_Assigned task_.
Reprint all records below exactly. No images.

*** Opening Supplied information ***

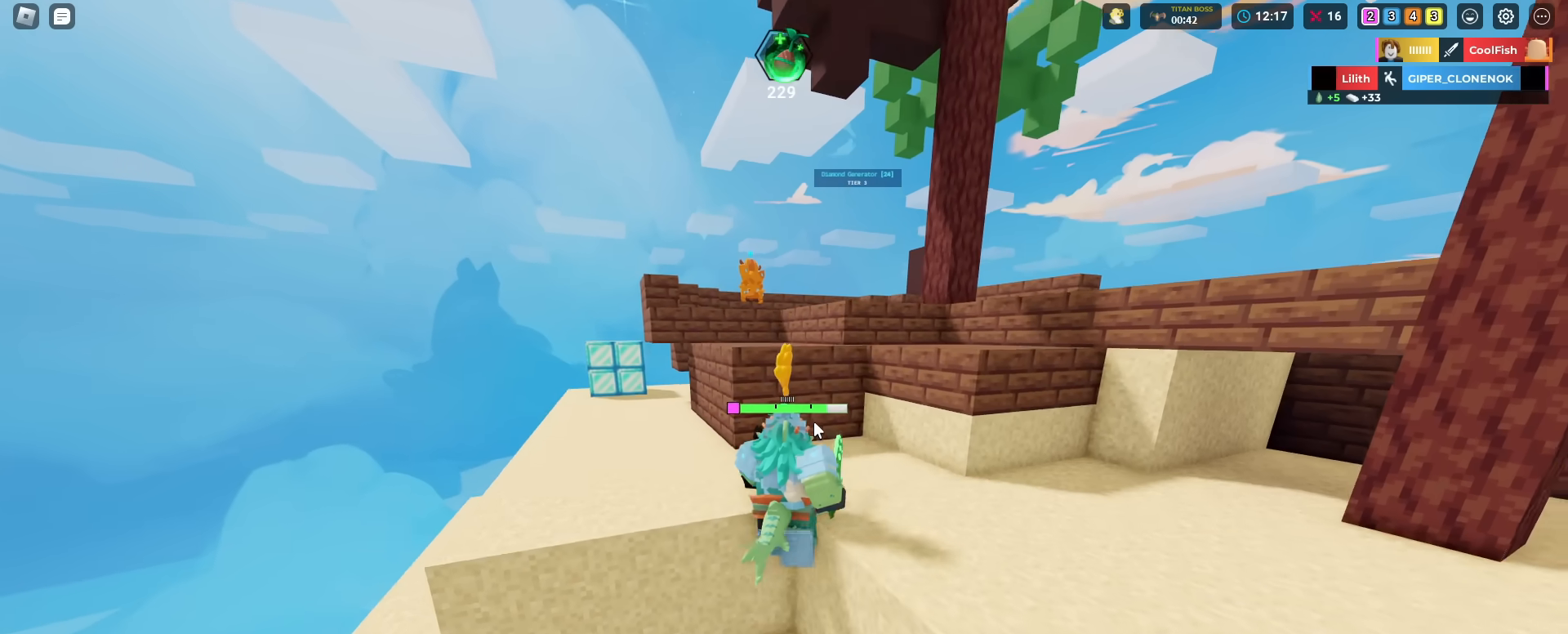
{"keys": ["shift", "space", "w"], "mouse": ["right"], "mouse_move": "still", "events": []}
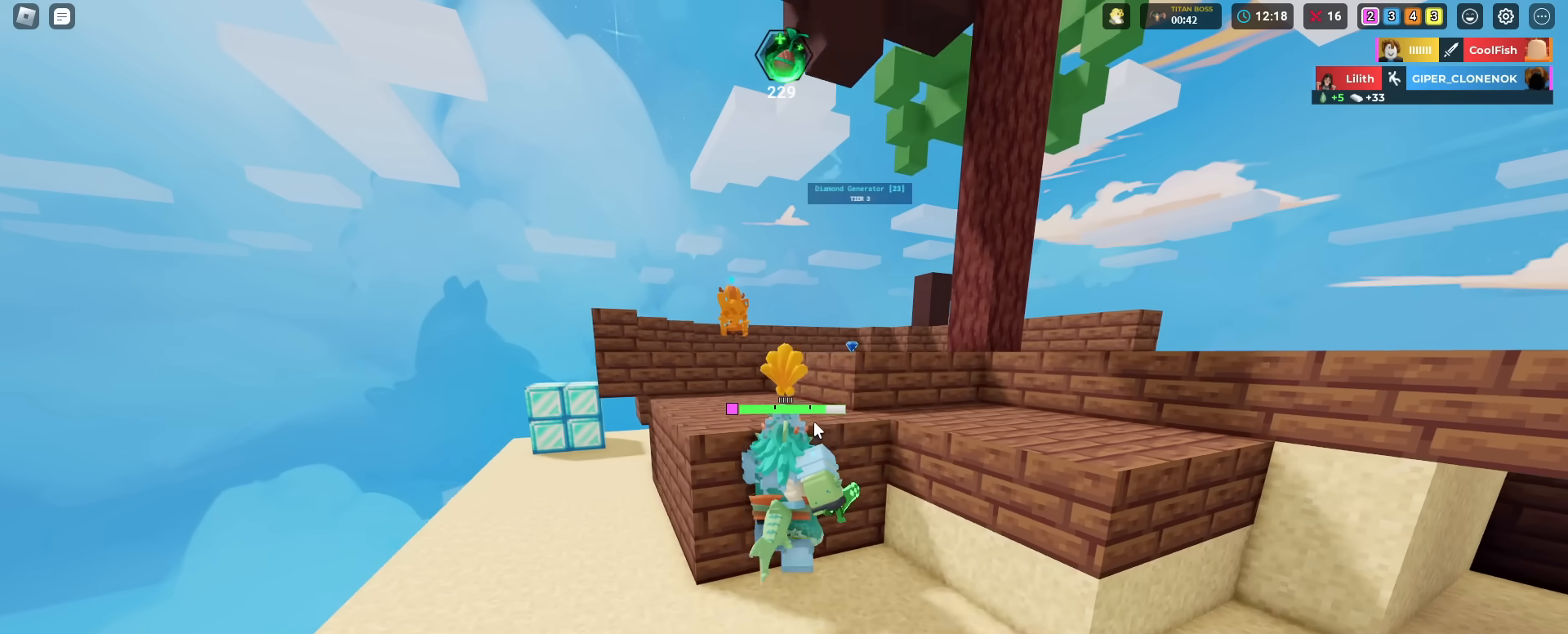
{"keys": ["d", "shift", "space", "w"], "mouse": ["right"], "mouse_move": "still", "events": [[501, "d", "down"]]}
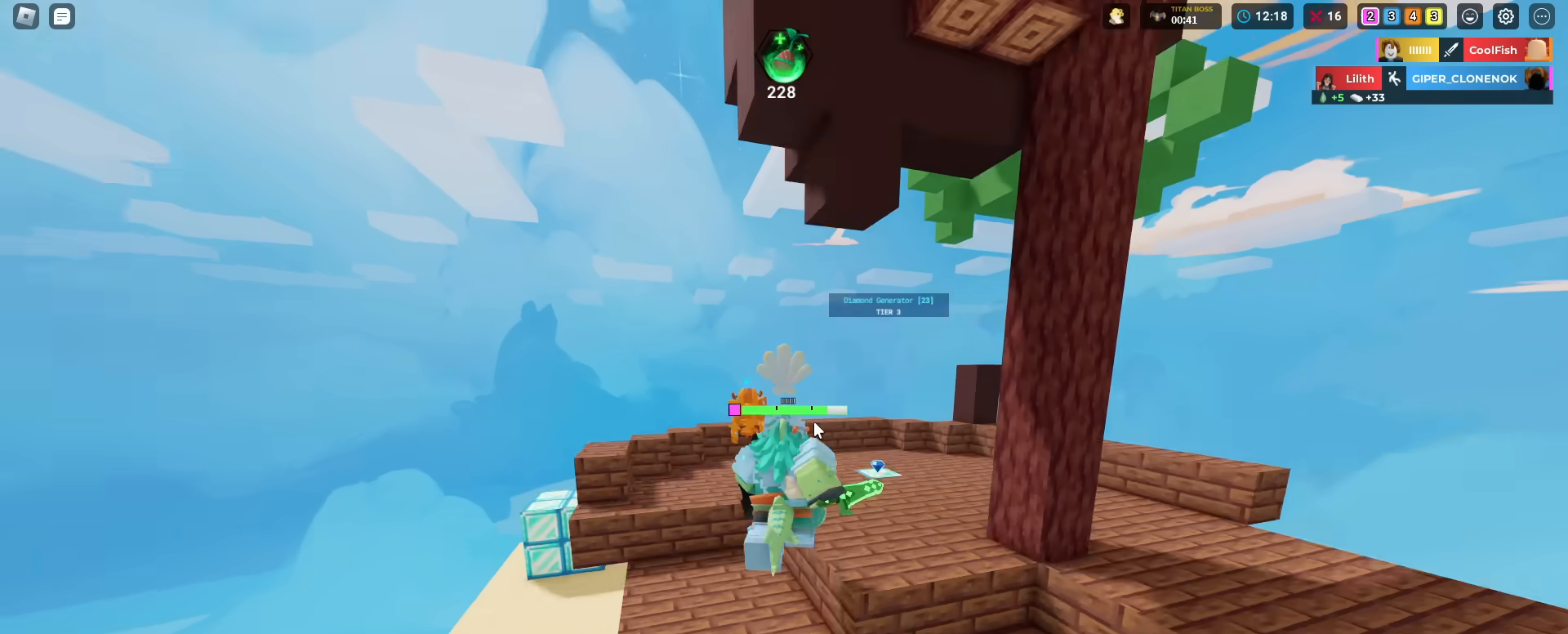
{"keys": ["a", "d", "s", "shift"], "mouse": ["right"], "mouse_move": "still", "events": [[200, "w", "up"], [233, "space", "up"], [333, "a", "down"], [333, "s", "down"]]}
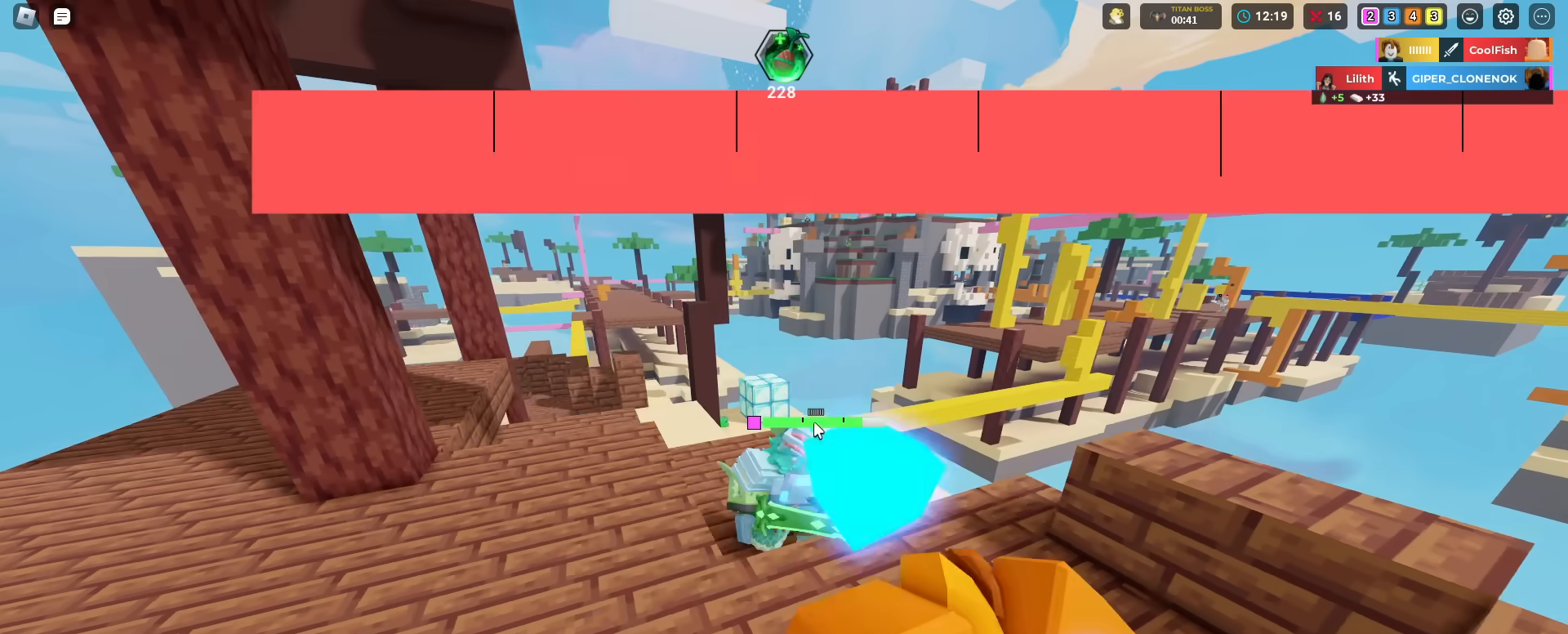
{"keys": ["s", "shift", "space"], "mouse": ["left", "right"], "mouse_move": "still", "events": [[251, "d", "up"], [301, "mouse_left", "down"], [351, "space", "down"], [401, "mouse_left", "up"], [451, "a", "up"], [501, "mouse_left", "down"]]}
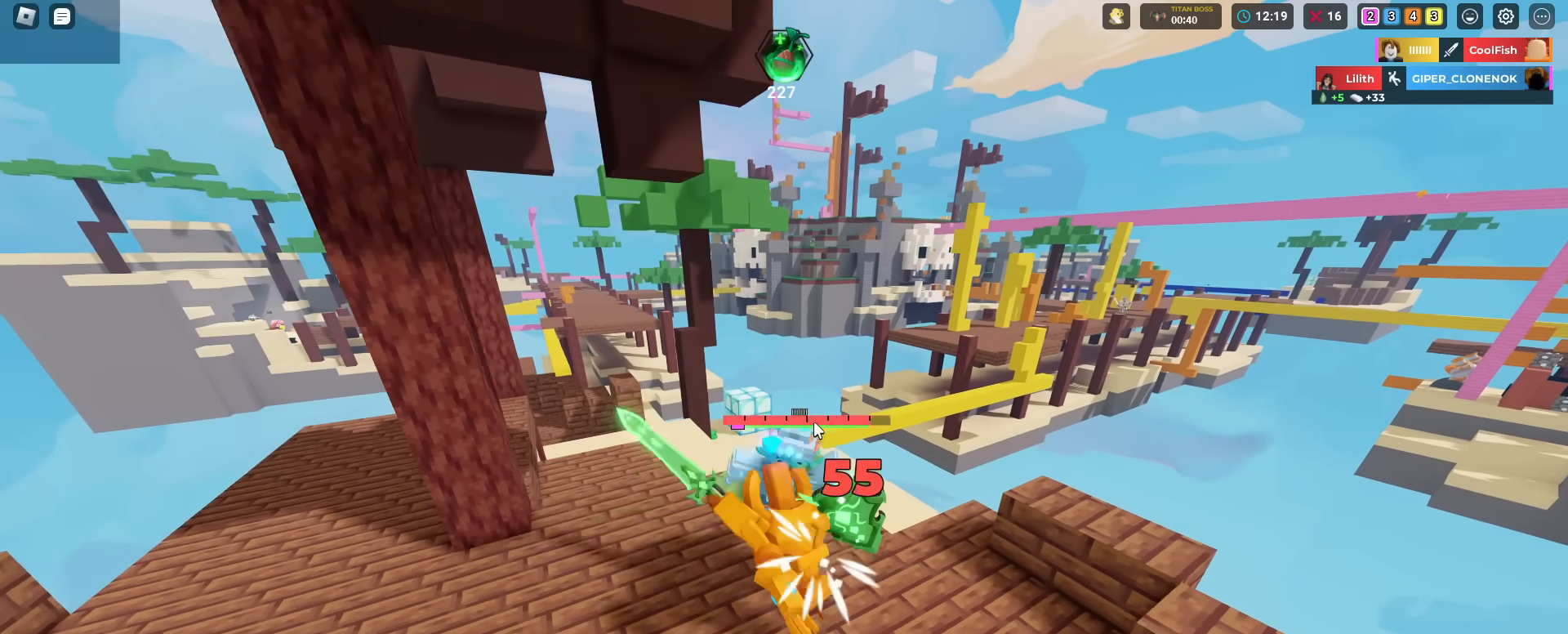
{"keys": ["a", "shift", "w"], "mouse": ["left", "right"], "mouse_move": "still", "events": [[33, "space", "up"], [83, "mouse_left", "up"], [183, "mouse_left", "down"], [283, "mouse_left", "up"], [367, "a", "down"], [367, "mouse_left", "down"], [367, "s", "up"], [467, "mouse_left", "up"], [500, "mouse_left", "down"], [500, "w", "down"]]}
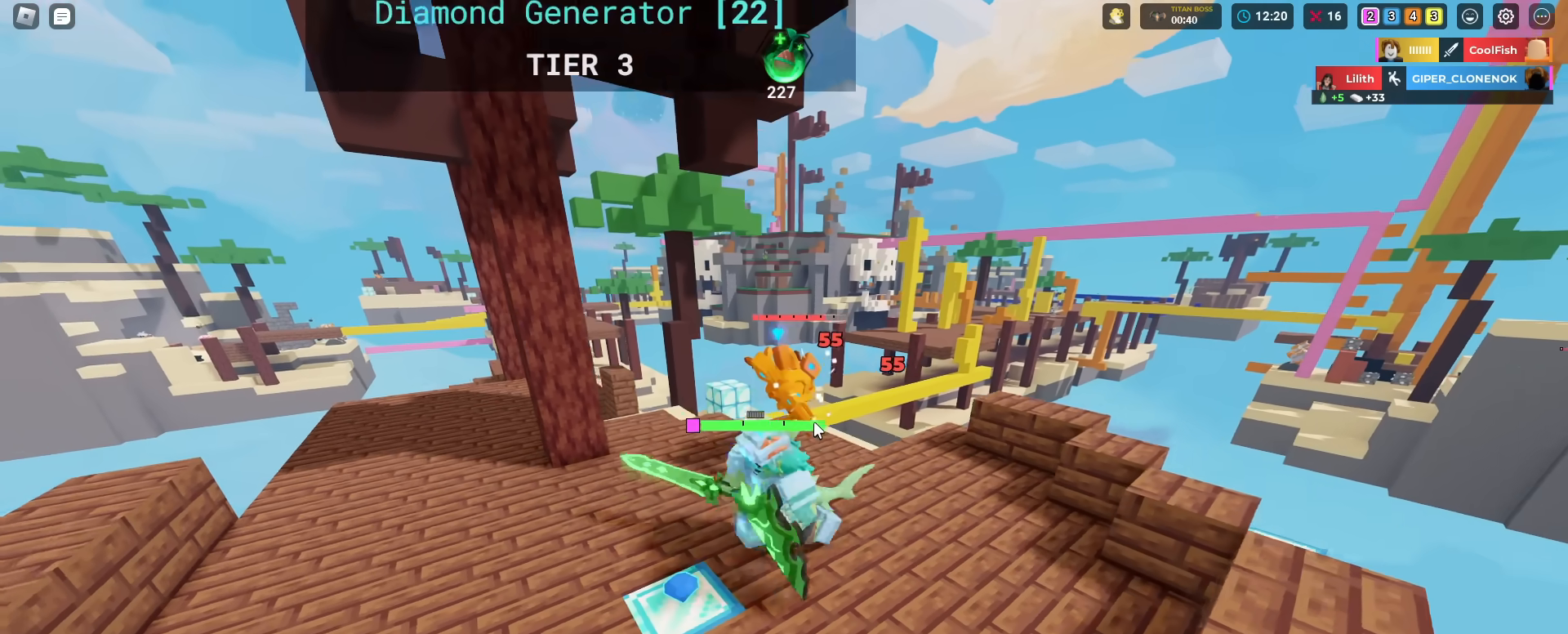
{"keys": ["shift"], "mouse": ["left", "right"], "mouse_move": "still", "events": [[150, "a", "up"], [150, "mouse_left", "up"], [251, "d", "down"], [251, "mouse_left", "down"], [251, "w", "up"], [334, "mouse_left", "up"], [384, "d", "up"], [434, "mouse_left", "down"]]}
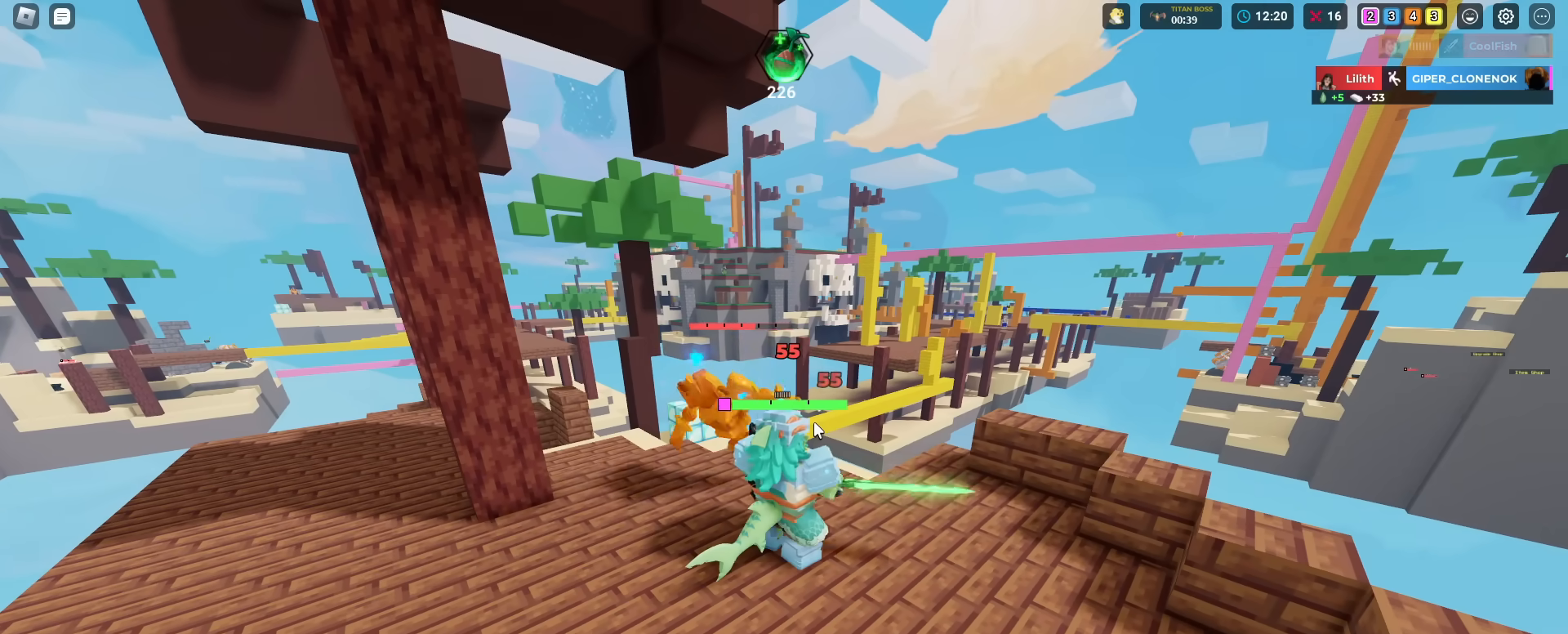
{"keys": ["shift"], "mouse": ["left", "right"], "mouse_move": "still", "events": [[17, "mouse_left", "up"], [67, "mouse_left", "down"], [167, "a", "down"], [217, "mouse_left", "up"], [300, "a", "up"], [300, "mouse_left", "down"], [350, "d", "down"], [450, "mouse_left", "up"], [484, "d", "up"], [484, "mouse_left", "down"]]}
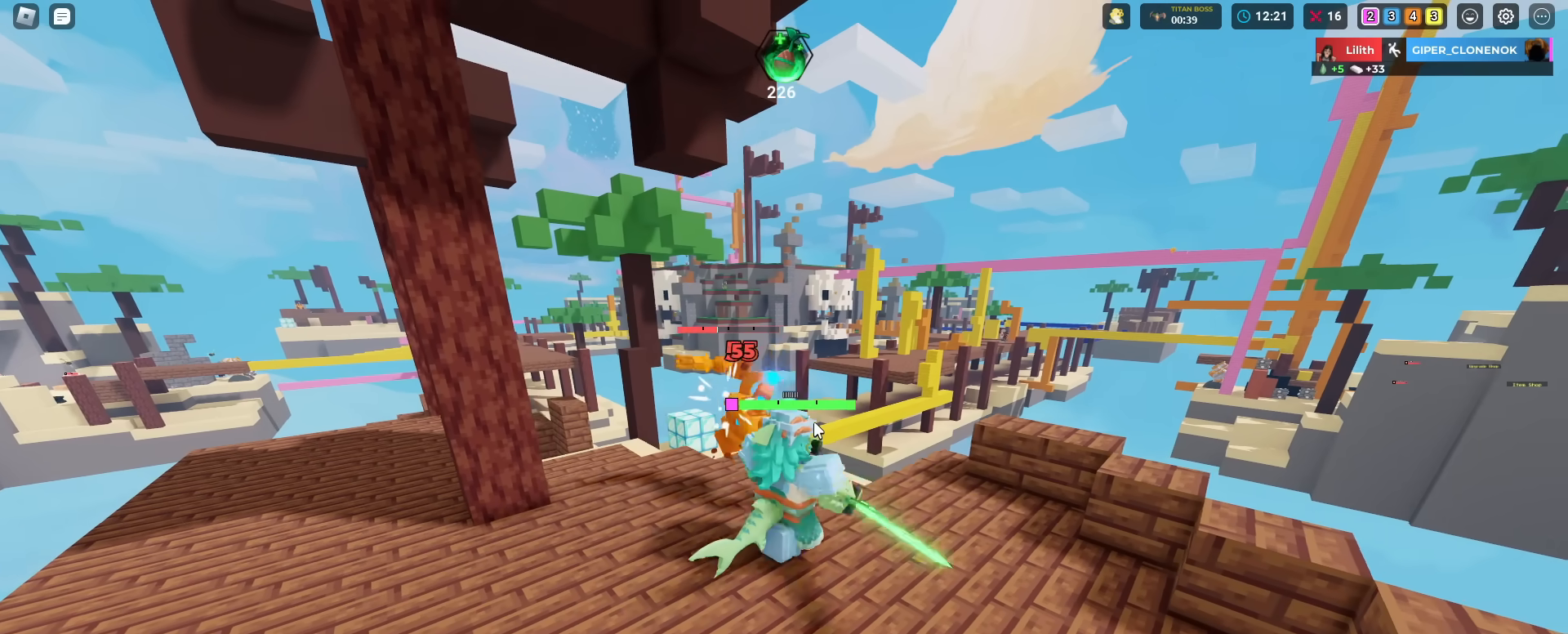
{"keys": ["a", "shift"], "mouse": ["right"], "mouse_move": "still", "events": [[34, "a", "down"], [84, "a", "up"], [84, "mouse_left", "up"], [134, "d", "down"], [184, "mouse_left", "down"], [217, "a", "down"], [217, "d", "up"], [267, "mouse_left", "up"], [317, "a", "up"], [367, "mouse_left", "down"], [417, "d", "down"], [467, "mouse_left", "up"], [501, "a", "down"], [501, "d", "up"]]}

*** Closing Supplied information ***

_Solution for this exercise_.
{"keys": ["shift", "space", "w"], "mouse": ["right"], "mouse_move": "still", "events": []}
{"keys": ["d", "shift", "space", "w"], "mouse": ["right"], "mouse_move": "still", "events": [[501, "d", "down"]]}
{"keys": ["a", "d", "s", "shift"], "mouse": ["right"], "mouse_move": "still", "events": [[200, "w", "up"], [233, "space", "up"], [333, "a", "down"], [333, "s", "down"]]}
{"keys": ["s", "shift", "space"], "mouse": ["left", "right"], "mouse_move": "still", "events": [[251, "d", "up"], [301, "mouse_left", "down"], [351, "space", "down"], [401, "mouse_left", "up"], [451, "a", "up"], [501, "mouse_left", "down"]]}
{"keys": ["a", "shift", "w"], "mouse": ["left", "right"], "mouse_move": "still", "events": [[33, "space", "up"], [83, "mouse_left", "up"], [183, "mouse_left", "down"], [283, "mouse_left", "up"], [367, "a", "down"], [367, "mouse_left", "down"], [367, "s", "up"], [467, "mouse_left", "up"], [500, "mouse_left", "down"], [500, "w", "down"]]}
{"keys": ["shift"], "mouse": ["left", "right"], "mouse_move": "still", "events": [[150, "a", "up"], [150, "mouse_left", "up"], [251, "d", "down"], [251, "mouse_left", "down"], [251, "w", "up"], [334, "mouse_left", "up"], [384, "d", "up"], [434, "mouse_left", "down"]]}
{"keys": ["shift"], "mouse": ["left", "right"], "mouse_move": "still", "events": [[17, "mouse_left", "up"], [67, "mouse_left", "down"], [167, "a", "down"], [217, "mouse_left", "up"], [300, "a", "up"], [300, "mouse_left", "down"], [350, "d", "down"], [450, "mouse_left", "up"], [484, "d", "up"], [484, "mouse_left", "down"]]}
{"keys": ["a", "shift"], "mouse": ["right"], "mouse_move": "still", "events": [[34, "a", "down"], [84, "a", "up"], [84, "mouse_left", "up"], [134, "d", "down"], [184, "mouse_left", "down"], [217, "a", "down"], [217, "d", "up"], [267, "mouse_left", "up"], [317, "a", "up"], [367, "mouse_left", "down"], [417, "d", "down"], [467, "mouse_left", "up"], [501, "a", "down"], [501, "d", "up"]]}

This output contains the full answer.